◆ What to do
Copy out each line containing "lines" from the entries below.

Segment Open

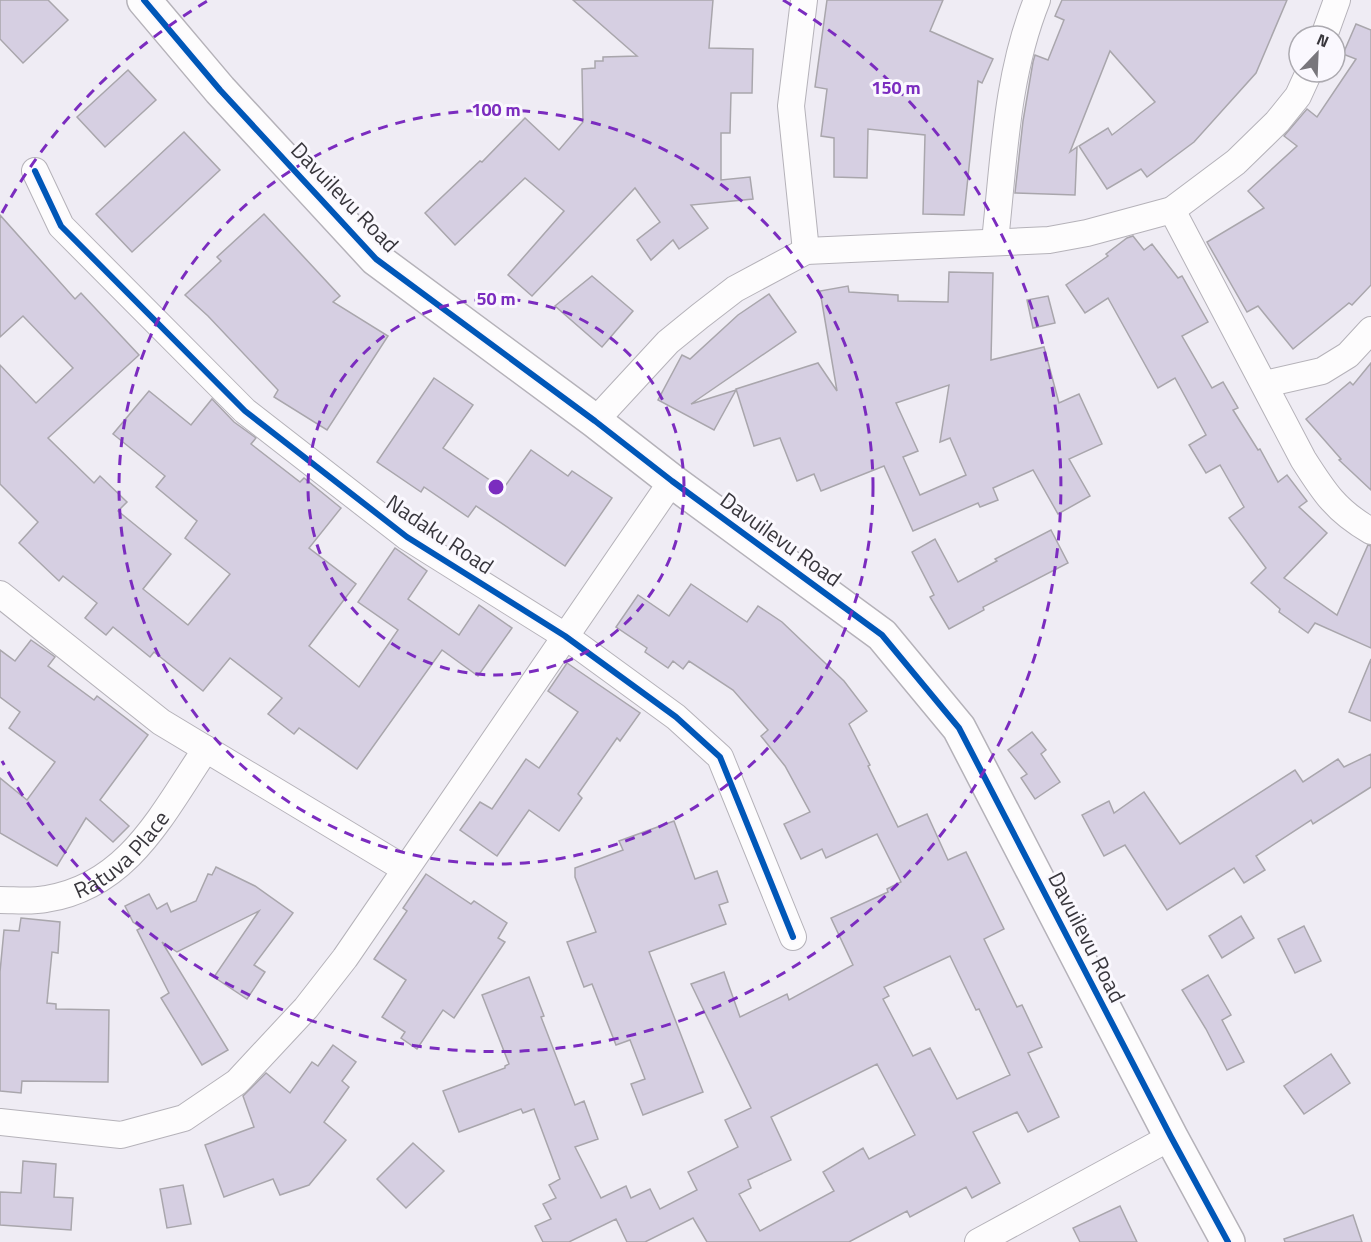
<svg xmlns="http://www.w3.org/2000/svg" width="1371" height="1242" font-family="'Titillium Web',sans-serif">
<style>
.building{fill:#d6cfe2;stroke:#a9a6ac;stroke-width:1.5;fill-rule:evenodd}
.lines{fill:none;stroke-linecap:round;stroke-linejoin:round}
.street-casing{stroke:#b5b2b9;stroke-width:28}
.secondary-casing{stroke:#b5b2b9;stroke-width:36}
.street{stroke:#fdfcfd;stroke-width:26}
.secondary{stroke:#fdfcfd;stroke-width:33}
.cycleway-casing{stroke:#faf8fe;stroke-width:10}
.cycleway{stroke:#0057b8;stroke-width:6}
.ring{fill:none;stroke:#7b2cbf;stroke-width:3;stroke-dasharray:10 8}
.labels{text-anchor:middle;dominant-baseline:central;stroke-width:6;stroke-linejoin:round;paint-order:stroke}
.street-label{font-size:22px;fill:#38363c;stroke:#faf8fe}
.centre{fill:#7b2cbf;stroke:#faf8fe;stroke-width:3}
.ring-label{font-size:18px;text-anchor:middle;font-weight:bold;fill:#7b2cbf;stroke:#faf8fe;stroke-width:6;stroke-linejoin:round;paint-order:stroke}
</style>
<rect width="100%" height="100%" fill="#efecf4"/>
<!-- building -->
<g class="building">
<path d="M0,0H48L68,20L23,63L0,39Z"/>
<path d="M573,0H713L709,48L753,49L752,93H731L730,133H721V180L750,177L753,199L691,205L708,228L679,249L673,240L651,260L637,240L660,222L635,188L532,296L508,275L564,211L525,178L455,245L425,213L480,161L482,162L525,118L559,150L583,122L582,69L595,68V61H603V57L637,56Z"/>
<path d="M827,0H943L930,31L993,59L982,83L978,81L964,215L923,214L925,135L868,129L867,178L834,177V138L821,136L827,89L815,87Z"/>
<path d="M1062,0H1287L1256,73L1194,142L1147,177L1141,169L1107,189L1079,146L1108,128L1112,135L1155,102L1110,51L1070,152L1077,147L1075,195L1015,193L1023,121L1033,62L1035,55L1048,60L1064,20L1055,16Z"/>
<path d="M1356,24L1371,30V285L1352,305L1349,303L1293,349L1258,306L1247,312L1207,242L1264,208L1248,191L1297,146L1284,136L1307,109L1317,117L1356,59L1343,54Z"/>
<path d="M128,70L156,100L105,147L77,117Z"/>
<path d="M184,132L220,170L132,252L96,214Z"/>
<path d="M264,214L340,296L333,302L388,336L327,430L274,397L278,390L208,316L185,295L221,261L217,257Z"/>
<path d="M0,215L75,299L81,293L139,355L48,438L94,483L100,476L127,502L118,511L171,554L143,589L188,625L230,574L185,538L197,521L156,487L165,476L113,434L149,391L191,425L212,399L234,422L256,438L251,444L300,482L304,478L341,508L309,548L356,584L309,646L359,687L398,630L358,602L395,548L427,571L408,599L459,635L479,605L512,628L478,676L442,650L357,769L299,728L294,734L268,714L282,698L230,658L203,691L154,652L150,657L113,627L106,635L85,618L97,603L63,576L59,581L19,543L38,522L0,484V365L36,403L73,368L23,316L0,337Z"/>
<path d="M1133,236L1144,250L1152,244L1178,278L1182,276L1208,322L1182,336L1212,388L1223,382L1238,408L1233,410L1258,450L1260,449L1278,482L1287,475L1307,501L1299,507L1327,533L1284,578L1337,615L1368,545L1371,546V648L1315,623L1308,633L1279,612L1280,609L1251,583L1266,568L1229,518L1244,507L1220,465L1206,473L1189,445L1206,435L1175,378L1158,388L1108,298L1085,313L1066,285L1108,256L1106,254L1127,238Z"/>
<path d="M949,272L993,273L991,360L1044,347L1059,403L1079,394L1102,444L1069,459L1090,496L1058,514L1033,470L993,488L998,500L980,507L978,503L913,531L884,466L821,491L814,474L797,481L780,438L754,446L736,389L818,363L837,391L820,291L848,286L849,292L898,295V301L948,302ZM949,385L940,442L950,438L966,475L920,495L903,457L918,451L896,403Z"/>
<path d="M592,276L633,311L602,347L555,306Z"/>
<path d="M769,294L796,332L691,404L736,390L714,430L658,400L682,355L690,359L738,315Z"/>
<path d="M1048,296L1055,323L1033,328L1027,300Z"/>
<path d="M1371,363V490L1339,460L1341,459L1306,419L1350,382L1353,385Z"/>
<path d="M434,378L473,405L443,448L503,489L531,450L568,476L572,471L612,498L565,566L476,506L468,517L424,487L421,492L377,462Z"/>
<path d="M1051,530L1068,563L983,607L984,610L949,629L930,597L934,595L912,552L935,539L958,582L997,561L995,559Z"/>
<path d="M691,584L747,622L758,606L782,622L844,681L867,711L849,724L870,765L868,766L898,827L927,814L948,860L966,852L1004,929L984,939L1017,1007L1022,1005L1042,1047L1028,1053L1059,1117L1028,1132L1017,1112L973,1132L1000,1183L972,1198L966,1187L910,1217L907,1211L849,1242H707L693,1218L645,1242H627L616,1219L569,1242H543L535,1226L551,1219L543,1204L556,1198L549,1185L560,1179L534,1109L523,1113L521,1109L459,1132L443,1091L505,1068V1066L509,1064L482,995L529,977L544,1016L541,1017L575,1105L584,1101L598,1139L575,1147L601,1198L626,1186L631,1198L650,1189L660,1209L697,1190L688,1172L738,1147L725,1120L751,1108L691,984L724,972L740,1017L787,994L789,1000L853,965L831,918L888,892L887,889L901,882L877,834L826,858L822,849L801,859L784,824L810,812L785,766L761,736L768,730L733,690L689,661L683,669L673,661L668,668L645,652L647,648L616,627L638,595L669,616ZM950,956L976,1010L979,1009L1010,1075L957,1099L930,1048L913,1056L883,999L889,996L884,987ZM877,1064L915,1135L869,1159L863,1148L823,1172L834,1191L760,1231L739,1194L751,1188L748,1180L791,1160L771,1117Z"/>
<path d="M31,640L55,657L48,666L94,700L97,696L148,735L100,800L129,826L113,842L86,818L57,866L0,833V778L27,800L55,762L9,728L20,712L0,697V650L15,661Z"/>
<path d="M1371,659V721L1349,712Z"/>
<path d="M567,663L640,713L620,741L617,738L578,794L582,798L559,831L529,810L497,856L460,830L480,802L492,809L526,759L539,768L578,712L548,691Z"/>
<path d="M1032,732L1046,750L1041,754L1060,782L1035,799L1021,778L1027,774L1008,750Z"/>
<path d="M1371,754V787L1313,824L1311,820L1256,856L1265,870L1244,883L1234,868L1167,910L1125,845L1104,856L1082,815L1109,801L1114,813L1144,792L1180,844L1295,770L1303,782L1338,759L1344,767Z"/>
<path d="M674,821L695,879L717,871L728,902L719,905L726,924L649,952L703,1092L643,1115L631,1084L645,1079L630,1040L616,1045L592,984L584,987L567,942L596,932L575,877V868L623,850L619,841Z"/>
<path d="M216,867L255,886L293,913L254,965L265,972L247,999L214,977L259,911L177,952L162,942L228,1050L202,1065L161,998L169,993L137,930L141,928L133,922L125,906L149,894L157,909L167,903L171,912L196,901L208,874L212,875Z"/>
<path d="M426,874L471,904L474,901L507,923L498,938L505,942L454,1018L443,1010L417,1049L401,1038L405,1032L382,1017L406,980L374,959L407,911L403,908Z"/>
<path d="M1241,916L1254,938L1222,958L1209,936Z"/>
<path d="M21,918L60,922L58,953L52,952L47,1003L56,1004V1009L109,1010L108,1082L22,1081L21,1093L0,1091V972L4,930L19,931Z"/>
<path d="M1304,926L1321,961L1295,973L1278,939Z"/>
<path d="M1208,975L1231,1015L1222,1020L1244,1062L1227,1070L1206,1029L1182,990Z"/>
<path d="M333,1045L356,1062L342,1081L349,1087L324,1122L346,1140L309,1185L280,1195L273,1179L224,1197L205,1145L254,1127L243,1096L266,1073L290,1093L312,1062L318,1066Z"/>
<path d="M1331,1054L1350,1083L1304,1114L1284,1086Z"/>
<path d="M413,1143L444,1171L406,1208L377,1179Z"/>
<path d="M23,1161L56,1164L54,1197L73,1198L71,1230L0,1225V1192L21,1193Z"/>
<path d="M183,1185L191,1224L167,1228L160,1189Z"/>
<path d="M1120,1206L1137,1242H1080L1073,1228Z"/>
<path d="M1353,1215L1362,1242H1285L1284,1239Z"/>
</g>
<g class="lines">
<defs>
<g id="street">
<path d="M804,0L791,106L806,251"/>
<path d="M1324,36L1337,0"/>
<path d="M35,171L61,226L245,411L407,537L565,636L676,717L720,757L793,937"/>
<path d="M1172,210L1303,459C1324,492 1336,511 1371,531"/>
<path d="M995,241C1004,160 1006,77 1037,0"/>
<path d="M1265,384L1322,371L1348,355L1371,330"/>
<path d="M595,421L668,342L700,316L735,289L806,251L1049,240L1087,233L1172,210L1236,162L1277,122L1298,96L1309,72"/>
<path d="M0,594L161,722L405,869"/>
<path id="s1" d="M0,900C15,900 31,902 46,899C129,886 163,812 206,749"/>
<path d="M0,1122L121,1135L184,1118L237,1082L306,1008L345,958L672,481"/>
<path d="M978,1242L1171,1137"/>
</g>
<path id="secondary" d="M144,0L220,90L376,259L595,421L672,481L882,635L959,728L1171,1137L1228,1242"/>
</defs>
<!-- street casing -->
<use href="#street" class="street-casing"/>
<!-- secondary casing -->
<use href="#secondary" class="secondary-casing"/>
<!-- street -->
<use href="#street" class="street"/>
<!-- secondary -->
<use href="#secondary" class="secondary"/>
<defs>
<g id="cycleway">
<path d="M144,0L220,90L376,259L595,421L672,481L882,635L959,728L1171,1137L1228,1242"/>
<path d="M35,171L61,226L245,411L407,537L565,636L676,717L720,757L793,937"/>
</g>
</defs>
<!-- cycleway casing -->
<use href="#cycleway" class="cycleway-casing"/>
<!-- cycleway -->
<use href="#cycleway" class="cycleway"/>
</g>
<!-- distance rings -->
<g class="ring">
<circle cx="496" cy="487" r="188"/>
<circle cx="496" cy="487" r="377"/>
<path d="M2 213A565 565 0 0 1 209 0M783 0A565 565 0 1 1 2 761"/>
</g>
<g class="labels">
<!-- street labels -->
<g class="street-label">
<text transform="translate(345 197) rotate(46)">Davuilevu Road</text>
<text transform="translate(440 534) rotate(34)">Nadaku Road</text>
<text transform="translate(781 539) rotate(36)">Davuilevu Road</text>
<text stroke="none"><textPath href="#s1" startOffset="136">Ratuva Place</textPath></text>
<text transform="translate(1087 937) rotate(63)">Davuilevu Road</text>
</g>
</g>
<circle cx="496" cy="487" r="9" class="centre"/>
<g class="ring-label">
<text x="896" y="94">150 m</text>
<text x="496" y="116">100 m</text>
<text x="496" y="305">50 m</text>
</g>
<!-- north arrow -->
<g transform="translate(1317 54) rotate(23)"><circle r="28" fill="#faf8fe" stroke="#acaab0" stroke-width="1.5"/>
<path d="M0-4.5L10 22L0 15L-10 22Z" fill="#78767c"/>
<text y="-9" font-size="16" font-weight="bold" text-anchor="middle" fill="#38363c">N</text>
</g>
</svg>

Segment Closed

◆ Solution to the exercise
.lines{fill:none;stroke-linecap:round;stroke-linejoin:round}
<g class="lines">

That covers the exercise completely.